4. McCain quickly put out a statement yesterday saying that as president he would "replace the outdated and ineffective patchwork quilt of regulatory oversight in Washington and bring transparency and accountability to Wall Street" - which is a bit rich, considering the actual fact that he has been in Washington for a quarter of a century and has a virtually zero track record as a reformer of the patchwork quilt of regulatory oversight. Six years ago, he reportedly did offer one amendment on an accountability reform bill, but otherwise, his long tenure contradicts his "maverick" marketing. In fact, back in the mid-'90s, when the GOP was riding high on Capitol Hill, McCain proposed a moratorium on existing federal regulations, which he insisted were wrecking "the American dream." And as he told The Wall Street Journal earlier this year, "I'm always for less regulation." Obama now has the opportunity to factually demonstrate that the McCain's "maverick" image is a fraud.
5. McCain handed Obama a gift yesterday, by declaring that, despite the Wall Street meltdown, "the fundamentals of the economy are strong." The McCain people quickly realized that their candidate had screwed up (after all, if Obama had uttered those same seven words, the McCain people would have jumped for joy). So they made sure that McCain got out there, within the same news cycle, with a clarification of sorts. McCain soon explained that what he had meant to say was that the fundamentals of the economy are strong because of the greatness of America's workers. (Which perhaps means that, from now on, whenever Obama talks pessimistically about the state of the economy, McCain will accuse him of being "against the workers," a distant cousin of "against the troops.") Obama now has the opportunity to repeatedly quote McCain's initial remark, and perhaps tie it to McCain's primary-season admission about how "the issue of economics is not something that I've understood as well as I should."
6. The current crisis gives Obama the opportunity to invoke the Democratic label and close the sale with some of the resistent working-class Democrats. They may never warm to him, but he can potentially argue that the Republican ideology is responsible for their woes and that the Republican candidate, who has long been in thrall to that ideology, can't be trusted to make things better. Indeed, Joe Biden played the party card this morning on CNN: "Who has been the captain of the helm (for) these past eight years?...The Republican economic philosophy that John (McCain) has adhered to, that has driven us into this hole."

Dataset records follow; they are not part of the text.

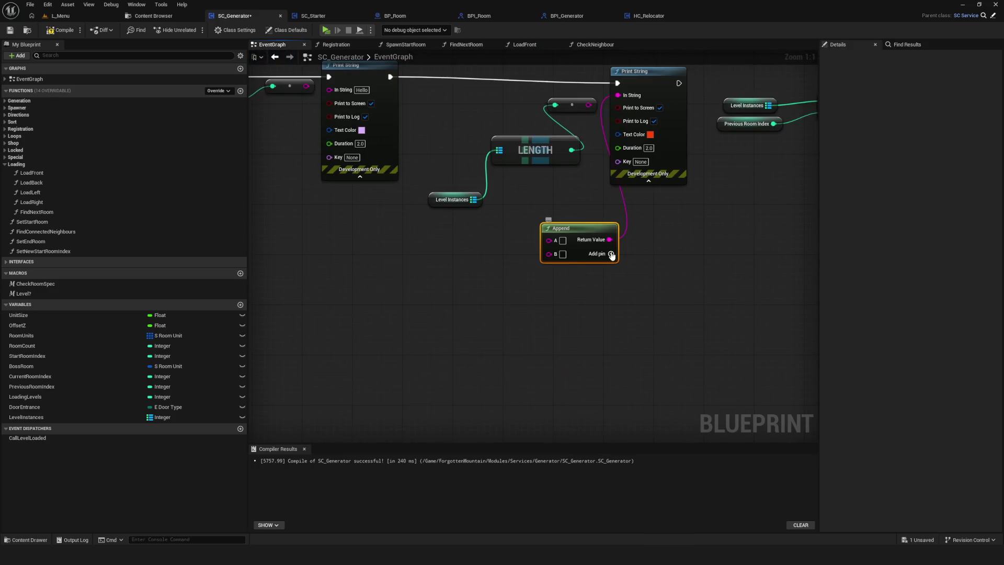
pyautogui.doubleClick(611, 254)
# Remove the Append node, leaving Level Instances > Length > ToString wired into In String.
pyautogui.moveTo(534, 253); pyautogui.dragTo(536, 353)
pyautogui.click(535, 344)
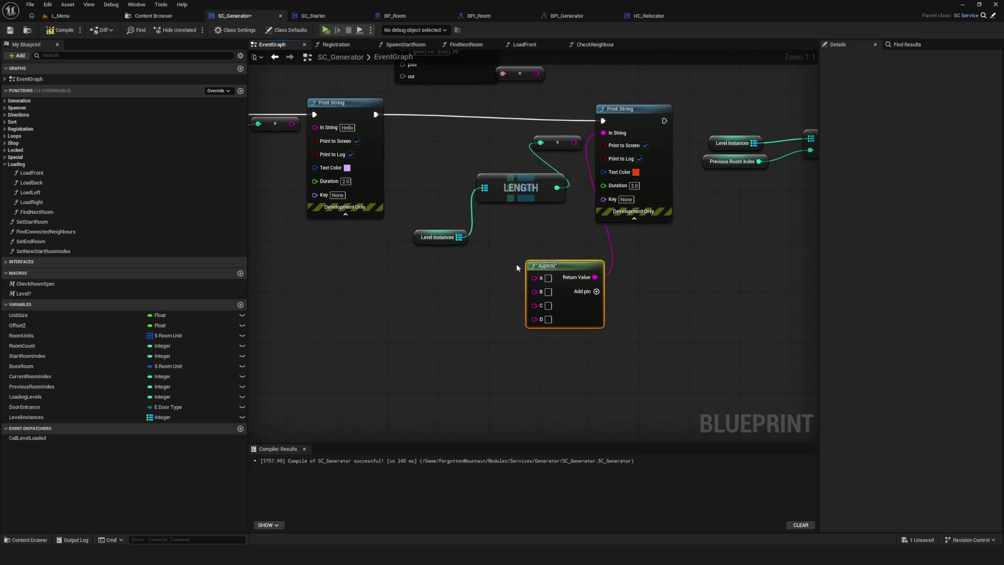
pyautogui.moveTo(544, 265)
pyautogui.mouseDown()
pyautogui.moveTo(444, 261)
pyautogui.moveTo(467, 253)
pyautogui.mouseUp()
pyautogui.scroll(-4, 541, 323)
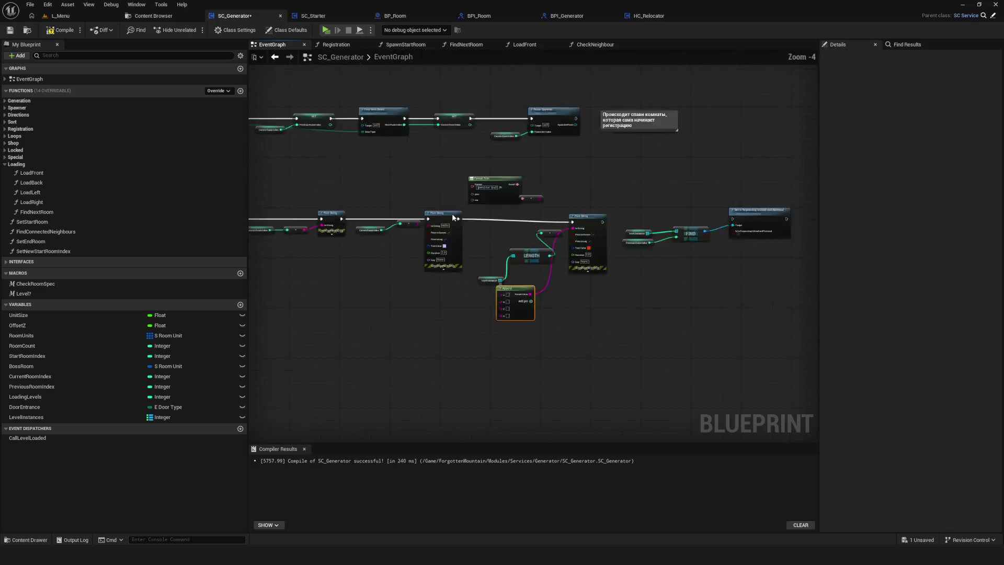
pyautogui.scroll(3, 453, 217)
pyautogui.press('Delete')
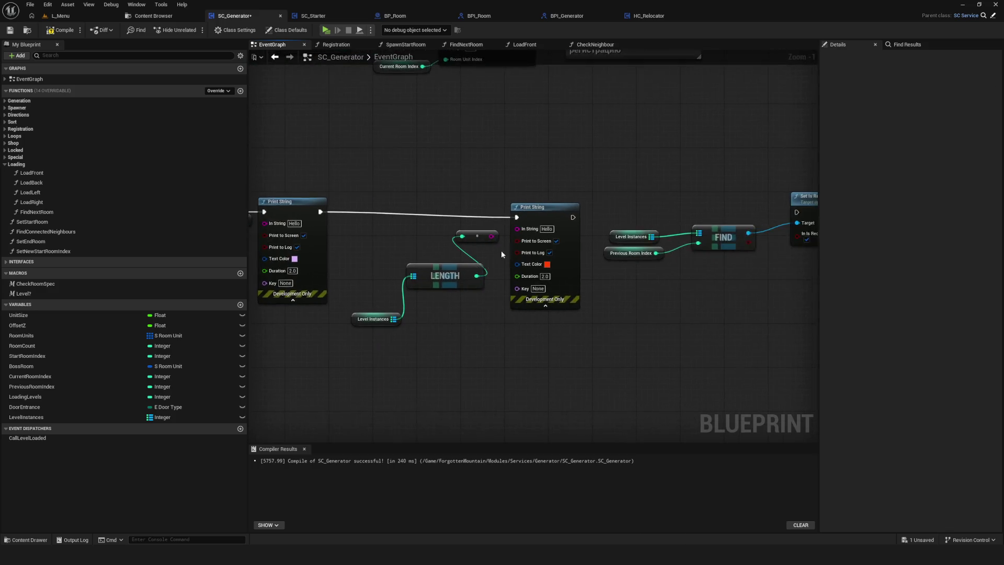
pyautogui.scroll(1, 501, 250)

Given such rhetorical weaponry, is it possible that Obama could still fail to hit the target and profit politically? Absolutely.
He has yet to demonstrate that he can speak affirmatively about his own kitchen-table proposals in the kind of everyday language that resonates (for his sake, he'd better pick up some tips from his allegedly new best friend, Bill Clinton); he is dogged by the liberal label, to the point where, even though he is repeatedly promising tax cuts to most Americans, and even though his agenda spells out the details, a lot of voters simply don't believe him; and even though he did warn of an impending housing crisis 18 months ago, and delivered a speech six months ago about the need for better federal oversight of the financial sector, he can't prove to the voters that he has successfully championed oversight during his brief Senate career. Because he hasn't.